╭─ Provided records

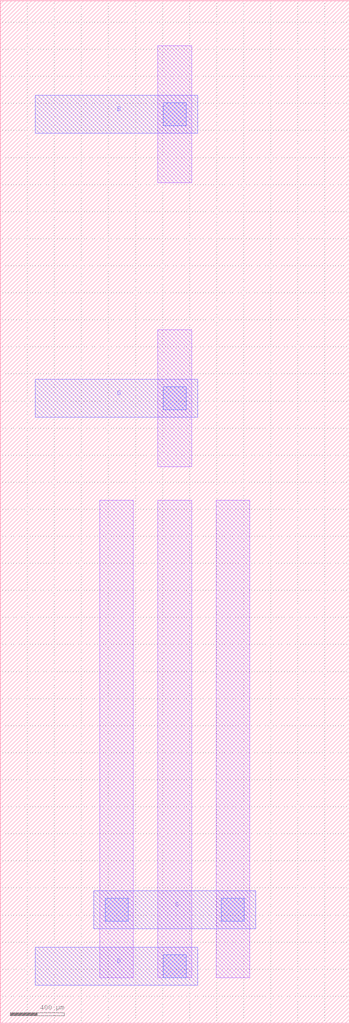
<source format=lef>
MACRO NMOS_4T_81744335_X1_Y1
  UNITS 
    DATABASE MICRONS UNITS 1000;
  END UNITS 
  ORIGIN 0 0 ;
  FOREIGN NMOS_4T_81744335_X1_Y1 0 0 ;
  SIZE 2580 BY 7560 ;
  PIN B
    DIRECTION INOUT ;
    USE SIGNAL ;
    PORT
      LAYER M2 ;
        RECT 260 6580 1460 6860 ;
    END
  END B
  PIN D
    DIRECTION INOUT ;
    USE SIGNAL ;
    PORT
      LAYER M2 ;
        RECT 260 280 1460 560 ;
    END
  END D
  PIN G
    DIRECTION INOUT ;
    USE SIGNAL ;
    PORT
      LAYER M2 ;
        RECT 260 4480 1460 4760 ;
    END
  END G
  PIN S
    DIRECTION INOUT ;
    USE SIGNAL ;
    PORT
      LAYER M2 ;
        RECT 690 700 1890 980 ;
    END
  END S
  OBS
    LAYER M1 ;
      RECT 1165 335 1415 3865 ;
    LAYER M1 ;
      RECT 1165 4115 1415 5125 ;
    LAYER M1 ;
      RECT 1165 6215 1415 7225 ;
    LAYER M1 ;
      RECT 735 335 985 3865 ;
    LAYER M1 ;
      RECT 1595 335 1845 3865 ;
    LAYER V1 ;
      RECT 1205 335 1375 505 ;
    LAYER V1 ;
      RECT 1205 4535 1375 4705 ;
    LAYER V1 ;
      RECT 1205 6635 1375 6805 ;
    LAYER V1 ;
      RECT 775 755 945 925 ;
    LAYER V1 ;
      RECT 1635 755 1805 925 ;
  END
END NMOS_4T_81744335_X1_Y1
MACRO PMOS_4T_13952555_X1_Y1
  UNITS 
    DATABASE MICRONS UNITS 1000;
  END UNITS 
  ORIGIN 0 0 ;
  FOREIGN PMOS_4T_13952555_X1_Y1 0 0 ;
  SIZE 2580 BY 7560 ;
  PIN B
    DIRECTION INOUT ;
    USE SIGNAL ;
    PORT
      LAYER M2 ;
        RECT 260 6580 1460 6860 ;
    END
  END B
  PIN D
    DIRECTION INOUT ;
    USE SIGNAL ;
    PORT
      LAYER M2 ;
        RECT 260 280 1460 560 ;
    END
  END D
  PIN G
    DIRECTION INOUT ;
    USE SIGNAL ;
    PORT
      LAYER M2 ;
        RECT 260 4480 1460 4760 ;
    END
  END G
  PIN S
    DIRECTION INOUT ;
    USE SIGNAL ;
    PORT
      LAYER M2 ;
        RECT 690 700 1890 980 ;
    END
  END S
  OBS
    LAYER M1 ;
      RECT 1165 335 1415 3865 ;
    LAYER M1 ;
      RECT 1165 4115 1415 5125 ;
    LAYER M1 ;
      RECT 1165 6215 1415 7225 ;
    LAYER M1 ;
      RECT 735 335 985 3865 ;
    LAYER M1 ;
      RECT 1595 335 1845 3865 ;
    LAYER V1 ;
      RECT 1205 335 1375 505 ;
    LAYER V1 ;
      RECT 1205 4535 1375 4705 ;
    LAYER V1 ;
      RECT 1205 6635 1375 6805 ;
    LAYER V1 ;
      RECT 775 755 945 925 ;
    LAYER V1 ;
      RECT 1635 755 1805 925 ;
  END
END PMOS_4T_13952555_X1_Y1

</source>
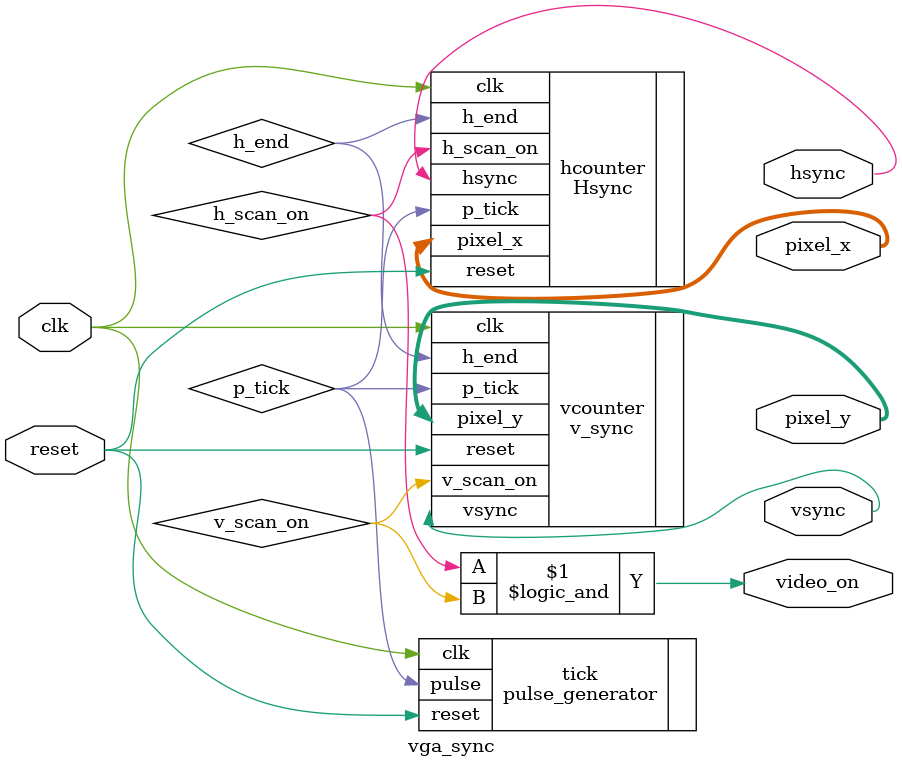
<source format=v>
`timescale 1ns / 1ps
module vga_sync( clk     , reset  , hsync  , vsync,
			     video_on, pixel_x, pixel_y
			   );
	input          clk    , reset;
	output  [ 9:0] pixel_x, pixel_y;
	output         hsync  , vsync;
    output wire    video_on;
    
	wire h_end;
	wire h_scan_on;
	wire v_scan_on;
    wire p_tick;      

     //instaniation for Pulse Generator
     //inputs clk, reset
     //ouputs pulse
     pulse_generator tick( .clk  ( clk      ),
                      .reset( reset ),
                      .pulse( p_tick    )
                     );
	
	//instantiation for Hsync
	//input clk, reset, p_tick
	//output pixel_x, h_end, hsync, h_scan_on
    Hsync hcounter( .clk(clk),
                    .reset(reset),
                    .p_tick(p_tick),
                    .pixel_x(pixel_x),
                    .h_end(h_end),
                    .hsync(hsync),
                    .h_scan_on(h_scan_on)
                    );
    
    //instantiation for v_sync
    //input clk, reset, p_tick, h_end
    //output pixel_y, vsync, v_scan_on               
    v_sync vcounter( .clk(clk),
                     .reset(reset),
                     .p_tick(p_tick),
                     .pixel_y(pixel_y),
                     .h_end(h_end),
                     .vsync(vsync),
                     .v_scan_on(v_scan_on)
                     );
                     
	//assigning video_on
	assign video_on = h_scan_on && v_scan_on;// Only ON if both scanners are ON

endmodule

</source>
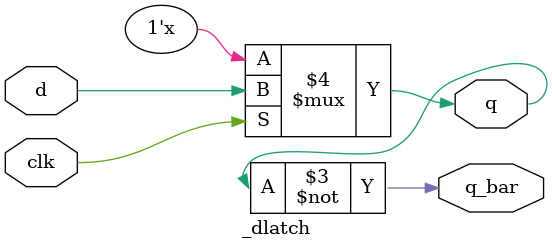
<source format=v>
module _dlatch(clk,d,q,q_bar);
  input clk; //clock
  input d;
  output q,q_bar;
  reg q;
  
  always@(clk or d)begin
    if(clk==1) //Update q value according to d
      q<=d;
  end
  
  assign q_bar=~q;
endmodule
	 
</source>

╰─

* _Directions for this task_:
Working from the listing above, retype it exactly but include no images.

* _Solution to this exercise_:
<source format=lef>
MACRO NMOS_4T_81744335_X1_Y1
  UNITS 
    DATABASE MICRONS UNITS 1000;
  END UNITS 
  ORIGIN 0 0 ;
  FOREIGN NMOS_4T_81744335_X1_Y1 0 0 ;
  SIZE 2580 BY 7560 ;
  PIN B
    DIRECTION INOUT ;
    USE SIGNAL ;
    PORT
      LAYER M2 ;
        RECT 260 6580 1460 6860 ;
    END
  END B
  PIN D
    DIRECTION INOUT ;
    USE SIGNAL ;
    PORT
      LAYER M2 ;
        RECT 260 280 1460 560 ;
    END
  END D
  PIN G
    DIRECTION INOUT ;
    USE SIGNAL ;
    PORT
      LAYER M2 ;
        RECT 260 4480 1460 4760 ;
    END
  END G
  PIN S
    DIRECTION INOUT ;
    USE SIGNAL ;
    PORT
      LAYER M2 ;
        RECT 690 700 1890 980 ;
    END
  END S
  OBS
    LAYER M1 ;
      RECT 1165 335 1415 3865 ;
    LAYER M1 ;
      RECT 1165 4115 1415 5125 ;
    LAYER M1 ;
      RECT 1165 6215 1415 7225 ;
    LAYER M1 ;
      RECT 735 335 985 3865 ;
    LAYER M1 ;
      RECT 1595 335 1845 3865 ;
    LAYER V1 ;
      RECT 1205 335 1375 505 ;
    LAYER V1 ;
      RECT 1205 4535 1375 4705 ;
    LAYER V1 ;
      RECT 1205 6635 1375 6805 ;
    LAYER V1 ;
      RECT 775 755 945 925 ;
    LAYER V1 ;
      RECT 1635 755 1805 925 ;
  END
END NMOS_4T_81744335_X1_Y1
MACRO PMOS_4T_13952555_X1_Y1
  UNITS 
    DATABASE MICRONS UNITS 1000;
  END UNITS 
  ORIGIN 0 0 ;
  FOREIGN PMOS_4T_13952555_X1_Y1 0 0 ;
  SIZE 2580 BY 7560 ;
  PIN B
    DIRECTION INOUT ;
    USE SIGNAL ;
    PORT
      LAYER M2 ;
        RECT 260 6580 1460 6860 ;
    END
  END B
  PIN D
    DIRECTION INOUT ;
    USE SIGNAL ;
    PORT
      LAYER M2 ;
        RECT 260 280 1460 560 ;
    END
  END D
  PIN G
    DIRECTION INOUT ;
    USE SIGNAL ;
    PORT
      LAYER M2 ;
        RECT 260 4480 1460 4760 ;
    END
  END G
  PIN S
    DIRECTION INOUT ;
    USE SIGNAL ;
    PORT
      LAYER M2 ;
        RECT 690 700 1890 980 ;
    END
  END S
  OBS
    LAYER M1 ;
      RECT 1165 335 1415 3865 ;
    LAYER M1 ;
      RECT 1165 4115 1415 5125 ;
    LAYER M1 ;
      RECT 1165 6215 1415 7225 ;
    LAYER M1 ;
      RECT 735 335 985 3865 ;
    LAYER M1 ;
      RECT 1595 335 1845 3865 ;
    LAYER V1 ;
      RECT 1205 335 1375 505 ;
    LAYER V1 ;
      RECT 1205 4535 1375 4705 ;
    LAYER V1 ;
      RECT 1205 6635 1375 6805 ;
    LAYER V1 ;
      RECT 775 755 945 925 ;
    LAYER V1 ;
      RECT 1635 755 1805 925 ;
  END
END PMOS_4T_13952555_X1_Y1

</source>
<source format=v>
`timescale 1ns / 1ps
module vga_sync( clk     , reset  , hsync  , vsync,
			     video_on, pixel_x, pixel_y
			   );
	input          clk    , reset;
	output  [ 9:0] pixel_x, pixel_y;
	output         hsync  , vsync;
    output wire    video_on;
    
	wire h_end;
	wire h_scan_on;
	wire v_scan_on;
    wire p_tick;      

     //instaniation for Pulse Generator
     //inputs clk, reset
     //ouputs pulse
     pulse_generator tick( .clk  ( clk      ),
                      .reset( reset ),
                      .pulse( p_tick    )
                     );
	
	//instantiation for Hsync
	//input clk, reset, p_tick
	//output pixel_x, h_end, hsync, h_scan_on
    Hsync hcounter( .clk(clk),
                    .reset(reset),
                    .p_tick(p_tick),
                    .pixel_x(pixel_x),
                    .h_end(h_end),
                    .hsync(hsync),
                    .h_scan_on(h_scan_on)
                    );
    
    //instantiation for v_sync
    //input clk, reset, p_tick, h_end
    //output pixel_y, vsync, v_scan_on               
    v_sync vcounter( .clk(clk),
                     .reset(reset),
                     .p_tick(p_tick),
                     .pixel_y(pixel_y),
                     .h_end(h_end),
                     .vsync(vsync),
                     .v_scan_on(v_scan_on)
                     );
                     
	//assigning video_on
	assign video_on = h_scan_on && v_scan_on;// Only ON if both scanners are ON

endmodule

</source>
<source format=v>
module _dlatch(clk,d,q,q_bar);
  input clk; //clock
  input d;
  output q,q_bar;
  reg q;
  
  always@(clk or d)begin
    if(clk==1) //Update q value according to d
      q<=d;
  end
  
  assign q_bar=~q;
endmodule
	 
</source>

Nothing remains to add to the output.